__WHAT YOU WILL DO__
Retype the records below from their first line through the line holding "chenbeispielen.", including both ends and no pictures.
--
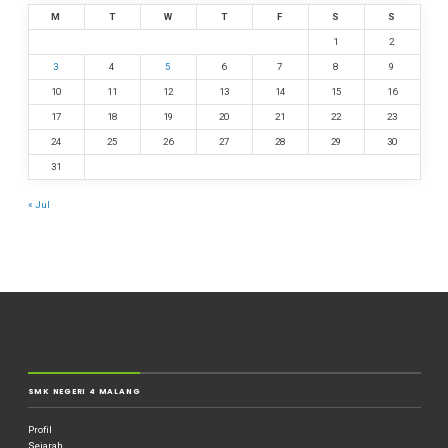
M
T
W
T
F
S
S
1
2
3
4
5
6
7
8
9
10
11
12
13
14
15
16
17
18
19
20
21
22
23
24
25
26
27
28
29
30
31
« Jul
SMK NEGERI 4 MALANG
Profil
Sejarah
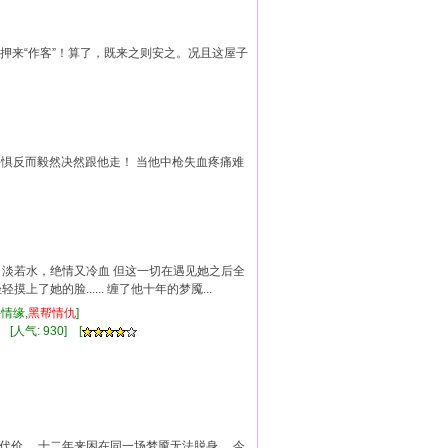
押来“作客”！算了，既来之则安之。况且这屋子
不畏惧反而毅然决然跟他走！ 当他中枪失血疼痛难
冰、淡若水，绝情又冷血 但这一切在遇见她之后全
了她的脸...... 缠了他十年的梦魇...
手情缘,
黑帮
情仇
]
 [人气: 930] [
的代价， 十二年来困在同一场梦魇无法脱身。 今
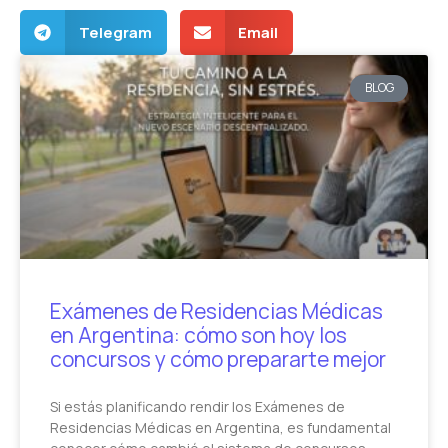
Telegram
Email
BLOG
Exámenes de Residencias Médicas
en Argentina: cómo son hoy los
concursos y cómo prepararte mejor
Si estás planificando rendir los Exámenes de
Residencias Médicas en Argentina, es fundamental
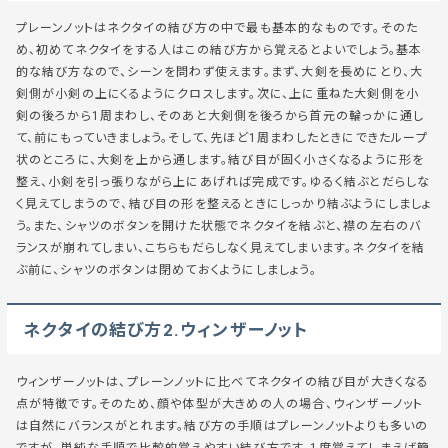
プレーンノットはネクタイの結び方の中で最も基本的なものです。そのた
め、初めてネクタイをする人はこの結び方から覚えるとよいでしょう。基本
的な結び方なので、シーンを問わず使えます。まず、大剣を長めにとり、大
剣側が小剣の上にくるようにクロスします。次に、上に重ねた大剣側を小
剣の後ろから1周まわし、そのあと大剣側を後ろから首元の輪っかに通し
て、前にもっていきましょう。そして、先ほど1周まわしたときにできたループ
状のところに、大剣を上から通します。結び目が固く小さくなるように形を
整え、小剣を引っ張りながら上にあげれば完成です。ゆるく結ぶとだらしな
く見えてしまうので、結び目の形を整えるときにしっかり結ぶようにしましょ
う。また、シャツのボタンを開けた状態でネクタイを結ぶと、襟の左右のバ
ランスが崩れてしまい、こちらもだらしなく見えてしまいます。ネクタイを結
ぶ前に、シャツのボタンは閉めておくようにしましょう。
ネクタイの結び方2.ウィンザーノット
ウィンザーノットは、プレーンノットに比べてネクタイの結び目が大きくなる
点が特徴です。そのため、顔や体型が大きめの人の場合、ウィンザーノット
は自然にバランスがとれます。結び方の手順はプレーンノットよりも多いの
ですが、単純な手順で比較的覚えやすい結び方です。1度覚えてしまえば簡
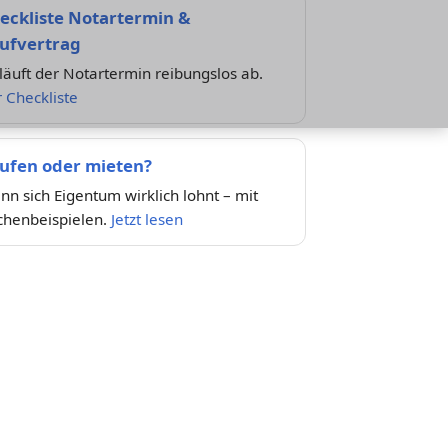
eckliste Notartermin &
ufvertrag
läuft der Notartermin reibungslos ab.
 Checkliste
ufen oder mieten?
n sich Eigentum wirklich lohnt – mit
chenbeispielen.
Jetzt lesen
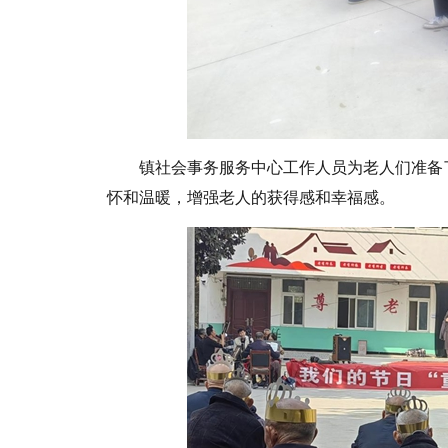
镇社会事务服务中心工作人员为老人们准备
怀和温暖，增强老人的获得感和幸福感。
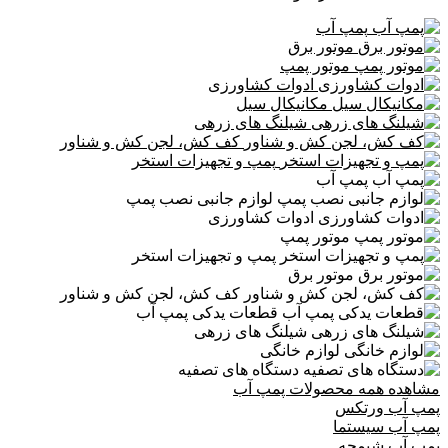
پمپ آب
موتور برق
موتور پمپ
ادوات کشاورزی
مکانیکال سیل
شیلنگ های زرهی
کف کش، لجن کش و شناور
پمپ و تجهیزات استخر
پمپ آب
لوازم جانبی نصب پمپ
ادوات کشاورزی
موتور پمپ
پمپ و تجهیزات استخر
موتور برق
کف کش، لجن کش و شناور
قطعات یدکی پمپ آب
شیلنگ های زرهی
لوازم خانگی
دستگاه های تصفیه
مشاهده همه محصولات پمپ آب
پمپ آب ورتکس
پمپ آب سیستما
پمپ آب شیمجه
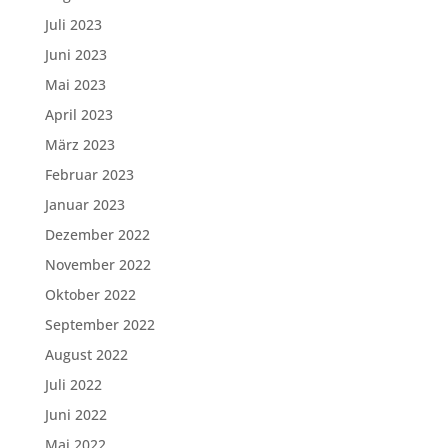
Juli 2023
Juni 2023
Mai 2023
April 2023
März 2023
Februar 2023
Januar 2023
Dezember 2022
November 2022
Oktober 2022
September 2022
August 2022
Juli 2022
Juni 2022
Mai 2022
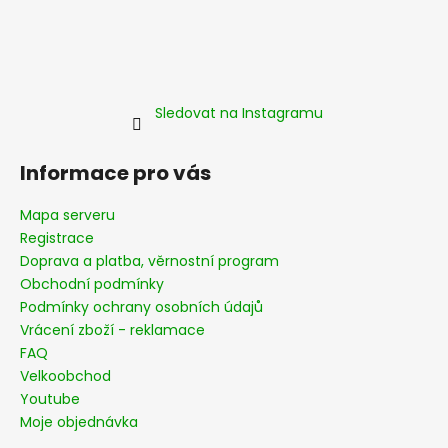
Sledovat na Instagramu
Informace pro vás
Mapa serveru
Registrace
Doprava a platba, věrnostní program
Obchodní podmínky
Podmínky ochrany osobních údajů
Vrácení zboží - reklamace
FAQ
Velkoobchod
Youtube
Moje objednávka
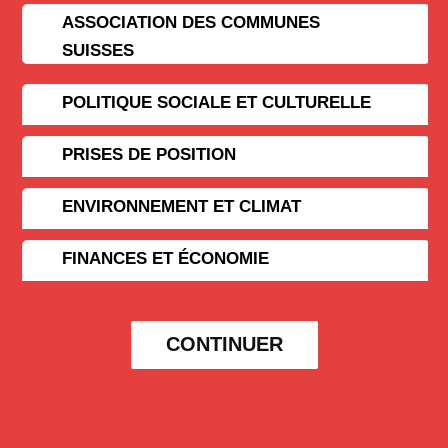
ASSOCIATION DES COMMUNES
SUISSES
POLITIQUE SOCIALE ET CULTURELLE
PRISES DE POSITION
ENVIRONNEMENT ET CLIMAT
FINANCES ET ÉCONOMIE
CONTINUER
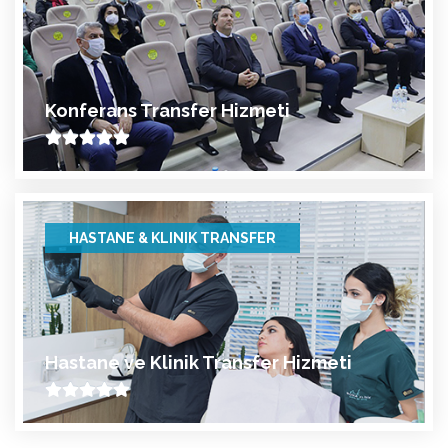
Konferans Transfer Hizmeti
HASTANE & KLINIK TRANSFER
Hastane ve Klinik Transfer Hizmeti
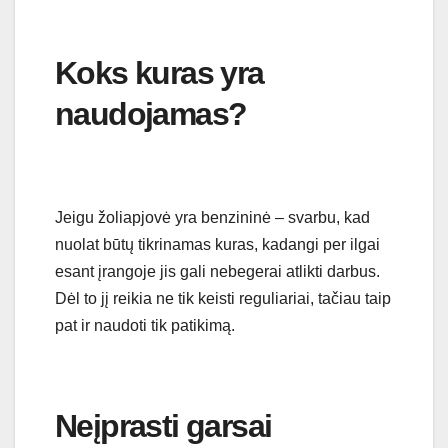
Koks kuras yra
naudojamas?
Jeigu žoliapjovė yra benzininė – svarbu, kad
nuolat būtų tikrinamas kuras, kadangi per ilgai
esant įrangoje jis gali nebegerai atlikti darbus.
Dėl to jį reikia ne tik keisti reguliariai, tačiau taip
pat ir naudoti tik patikimą.
Neįprasti garsai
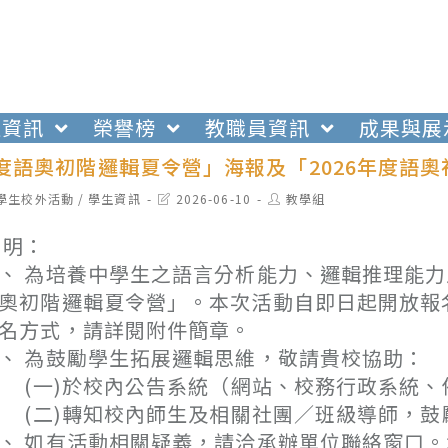
生資訊
榮譽榜
教職員資訊
成果與展
年度語奧初階邏輯夏令營」海報及「2026年度語
t
Post
Post
學生校外活動
/
學生資訊
2026-06-10
教學組
egory:
last
author:
modified:
 明：
、 為培養中學生之語言分析能力、邏輯推理能力
奧初階邏輯夏令營」。本次活動自即日起開放報
名方式，請詳閱附件簡章。
、 為鼓勵學生拓展邏輯思維，敬請貴校協助：
一)於校內公告系統（網站、校務行政系統、
二)轉知校內師生及相關社團／班級導師，鼓
、 如有活動相關疑義，請洽承辦單位聯絡窗口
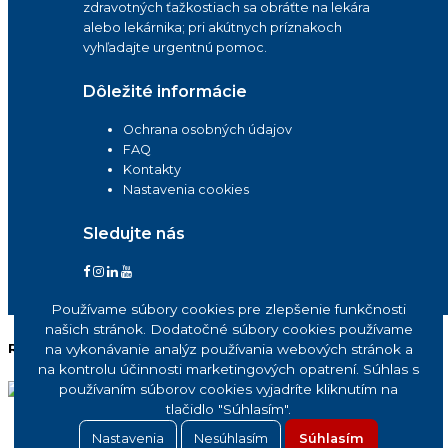
zdravotných ťažkostiach sa obráťte na lekára
alebo lekárnika; pri akútnych príznakoch
vyhľadajte urgentnú pomoc.
Dôležité informácie
Ochrana osobných údajov
FAQ
Kontakty
Nastavenia cookies
Sledujte nás
Copyright © 2026 tvdoktor.sk
Používame súbory cookies pre zlepšenie funkčnosti
našich stránok. Dodatočné súbory cookies používame
Reklama
na vykonávanie analýz používania webových stránok a
na kontrolu účinnosti marketingových opatrení. Súhlas s
používaním súborov cookies vyjadríte kliknutím na
tlačidlo "Súhlasím".
Nastavenia
Nesúhlasím
Súhlasím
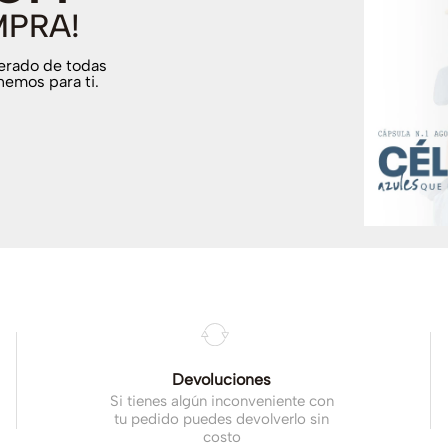
MPRA!
terado de todas
nemos para ti.
.
Devoluciones
Si tienes algún inconveniente con
tu pedido puedes devolverlo sin
costo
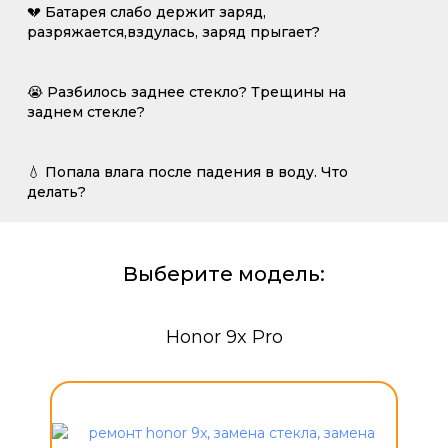
💔 Батарея слабо держит заряд,
разряжается,вздулась, заряд прыгает?
😭 Разбилось заднее стекло? Трещины на
заднем стекле?
💧 Попала влага после падения в воду. Что
делать?
Выберите модель:
Honor 9x Pro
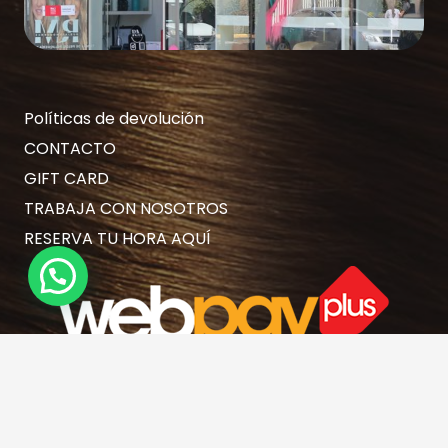
Políticas de devolución
CONTACTO
GIFT CARD
TRABAJA CON NOSOTROS
RESERVA TU HORA AQUÍ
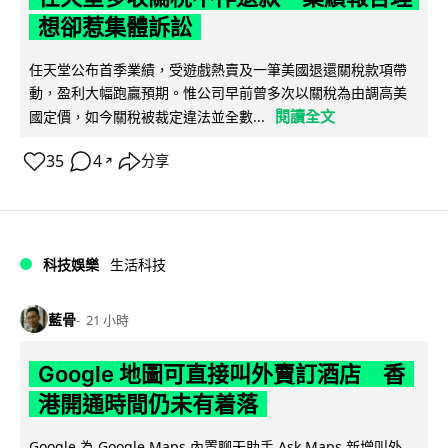
想卻惹集體訴訟
任天堂公布首季業績，受遊戲熱賣及一筆美國退還關稅款項帶
動，盈利大幅跑贏預期。惟公司早前曾多次以關稅為由調高美
閱讀全文
國定價，如今關稅被裁定違法並全數...
35
4
分享
↗
科技娛樂
生活科技
藍骨
21 小時
Google 地圖可直接叫外賣訂酒店 香
港開通時間仍未有着落
Google 為 Google Maps 內置聊天助手 Ask Maps 新增叫外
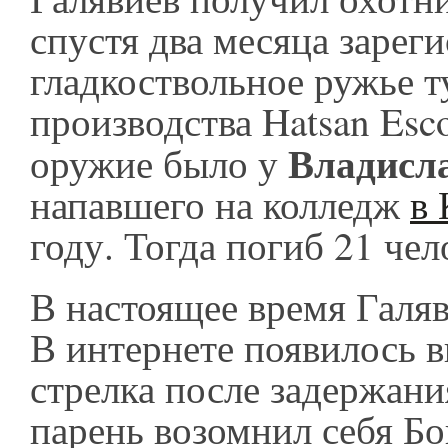
спустя два месяца зарег
гладкоствольное ружье т
производства Hatsan Esco
Владисл
оружие было у
напавшего на колледж
в 
году. Тогда погиб 21 че
В настоящее время Галяв
В интернете появилось в
стрелка после задержани
парень возомнил себя Бо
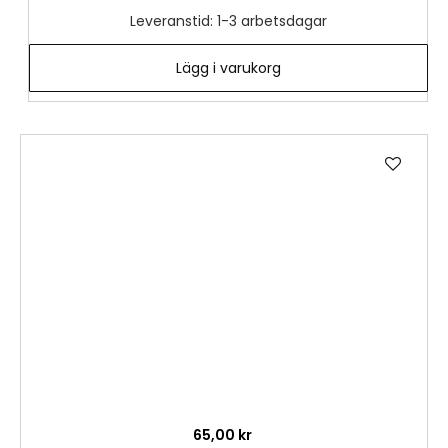
Leveranstid: 1-3 arbetsdagar
Lägg i varukorg
Lägg
till
i
önske
65,00 kr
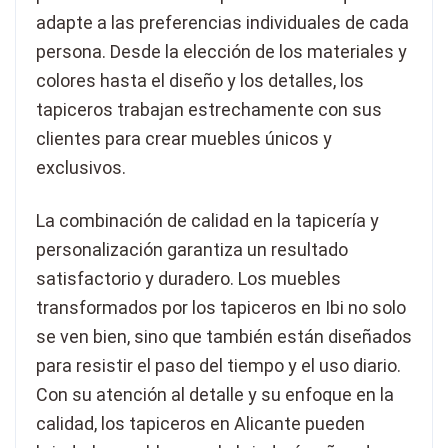
adapte a las preferencias individuales de cada
persona. Desde la elección de los materiales y
colores hasta el diseño y los detalles, los
tapiceros trabajan estrechamente con sus
clientes para crear muebles únicos y
exclusivos.
La combinación de calidad en la tapicería y
personalización garantiza un resultado
satisfactorio y duradero. Los muebles
transformados por los tapiceros en Ibi no solo
se ven bien, sino que también están diseñados
para resistir el paso del tiempo y el uso diario.
Con su atención al detalle y su enfoque en la
calidad, los tapiceros en Alicante pueden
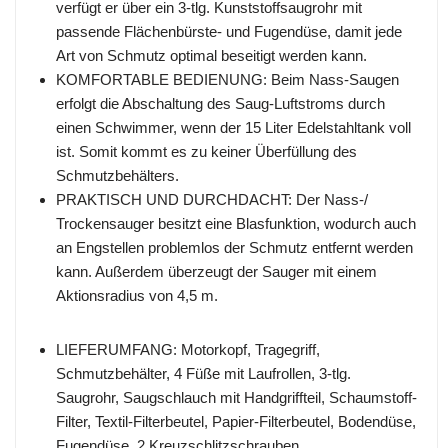
verfügt er über ein 3-tlg. Kunststoffsaugrohr mit
passende Flächenbürste- und Fugendüse, damit jede
Art von Schmutz optimal beseitigt werden kann.
KOMFORTABLE BEDIENUNG: Beim Nass-Saugen
erfolgt die Abschaltung des Saug-Luftstroms durch
einen Schwimmer, wenn der 15 Liter Edelstahltank voll
ist. Somit kommt es zu keiner Überfüllung des
Schmutzbehälters.
PRAKTISCH UND DURCHDACHT: Der Nass-/
Trockensauger besitzt eine Blasfunktion, wodurch auch
an Engstellen problemlos der Schmutz entfernt werden
kann. Außerdem überzeugt der Sauger mit einem
Aktionsradius von 4,5 m.
LIEFERUMFANG: Motorkopf, Tragegriff,
Schmutzbehälter, 4 Füße mit Laufrollen, 3-tlg.
Saugrohr, Saugschlauch mit Handgriffteil, Schaumstoff-
Filter, Textil-Filterbeutel, Papier-Filterbeutel, Bodendüse,
Fugendüse, 2 Kreuzschlitzschrauben,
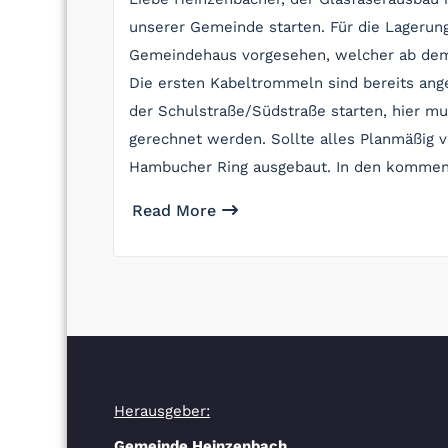
unserer Gemeinde starten. Für die Lagerun
Gemeindehaus vorgesehen, welcher ab dem 1
Die ersten Kabeltrommeln sind bereits ange
der Schulstraße/Südstraße starten, hier m
gerechnet werden. Sollte alles Planmäßig v
Hambucher Ring ausgebaut. In den komm
Read More
Herausgeber:
Gemeinde Heinzenbach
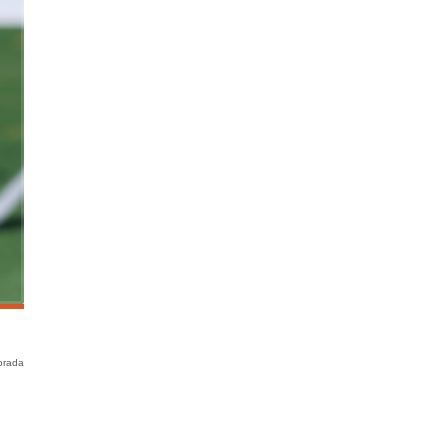
orada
--
__SOLUTION FOR THIS TASK__
M
T
W
T
F
S
S
1
2
3
4
5
6
7
8
9
10
11
12
13
14
15
16
17
18
19
20
21
22
23
24
25
26
27
28
29
30
31
« Jul
SMK NEGERI 4 MALANG
Profil
Sejarah
押来“作客”！算了，既来之则安之。况且这屋子
不畏惧反而毅然决然跟他走！ 当他中枪失血疼痛难
冰、淡若水，绝情又冷血 但这一切在遇见她之后全
了她的脸...... 缠了他十年的梦魇...
手情缘,
黑帮
情仇
]
 [人气: 930] [
的代价， 十二年来困在同一场梦魇无法脱身。 今
Telegram
Email
BLOG
Exámenes de Residencias Médicas
en Argentina: cómo son hoy los
concursos y cómo prepararte mejor
Si estás planificando rendir los Exámenes de
Residencias Médicas en Argentina, es fundamental
プレーンノットはネクタイの結び方の中で最も基本的なものです。そのた
め、初めてネクタイをする人はこの結び方から覚えるとよいでしょう。基本
的な結び方なので、シーンを問わず使えます。まず、大剣を長めにとり、大
剣側が小剣の上にくるようにクロスします。次に、上に重ねた大剣側を小
剣の後ろから1周まわし、そのあと大剣側を後ろから首元の輪っかに通し
て、前にもっていきましょう。そして、先ほど1周まわしたときにできたループ
状のところに、大剣を上から通します。結び目が固く小さくなるように形を
整え、小剣を引っ張りながら上にあげれば完成です。ゆるく結ぶとだらしな
く見えてしまうので、結び目の形を整えるときにしっかり結ぶようにしましょ
う。また、シャツのボタンを開けた状態でネクタイを結ぶと、襟の左右のバ
ランスが崩れてしまい、こちらもだらしなく見えてしまいます。ネクタイを結
ぶ前に、シャツのボタンは閉めておくようにしましょう。
ネクタイの結び方2.ウィンザーノット
ウィンザーノットは、プレーンノットに比べてネクタイの結び目が大きくなる
点が特徴です。そのため、顔や体型が大きめの人の場合、ウィンザーノット
は自然にバランスがとれます。結び方の手順はプレーンノットよりも多いの
ですが、単純な手順で比較的覚えやすい結び方です。1度覚えてしまえば簡
eckliste Notartermin &
ufvertrag
läuft der Notartermin reibungslos ab.
 Checkliste
ufen oder mieten?
n sich Eigentum wirklich lohnt – mit
chenbeispielen.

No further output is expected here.